### Exercise details
Edit the listing below by replacing "SĂGETĂTOR" with "BERBEC" and keeping every other line unchanged. Omit the pictures from your answer.

Dataset entries
* * * * * * * * *

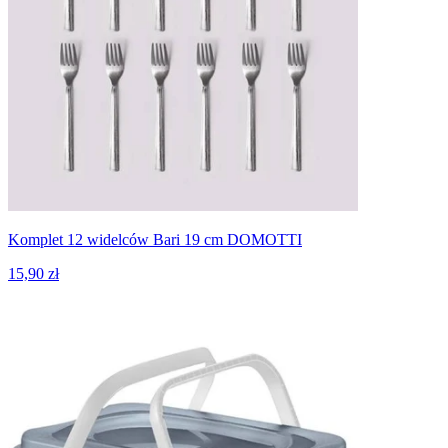
Komplet 12 widelców Bari 19 cm DOMOTTI
15,90 zł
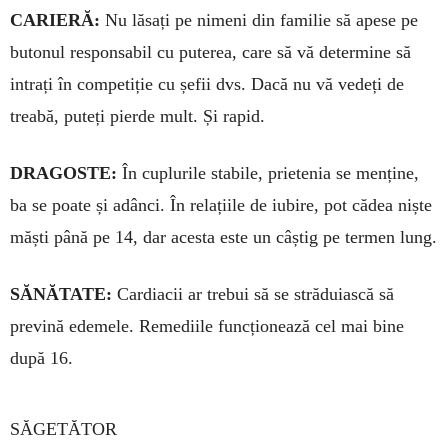
CARIERĂ:
Nu lăsați pe nimeni din familie să ape­se pe
butonul responsabil cu puterea, care să vă de­termine să
intrați în competiție cu șefii dvs. Dacă nu vă vedeți de
treabă, puteți pierde mult. Și rapid.
DRAGOSTE:
În cuplurile stabile, prietenia se men­ține,
ba se poate și adânci. În relațiile de iubire, pot cădea niște
măști până pe 14, dar acesta este un câștig pe termen lung.
SĂNĂTATE:
Cardiacii ar trebui să se străduiască să
prevină edemele. Remediile funcționează cel mai bine
după 16.
SĂGETĂTOR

* * * * * * * * *

### Answer to this problem
Komplet 12 widelców Bari 19 cm DOMOTTI
15,90 zł
CARIERĂ:
Nu lăsați pe nimeni din familie să ape­se pe
butonul responsabil cu puterea, care să vă de­termine să
intrați în competiție cu șefii dvs. Dacă nu vă vedeți de
treabă, puteți pierde mult. Și rapid.
DRAGOSTE:
În cuplurile stabile, prietenia se men­ține,
ba se poate și adânci. În relațiile de iubire, pot cădea niște
măști până pe 14, dar acesta este un câștig pe termen lung.
SĂNĂTATE:
Cardiacii ar trebui să se străduiască să
prevină edemele. Remediile funcționează cel mai bine
după 16.
BERBEC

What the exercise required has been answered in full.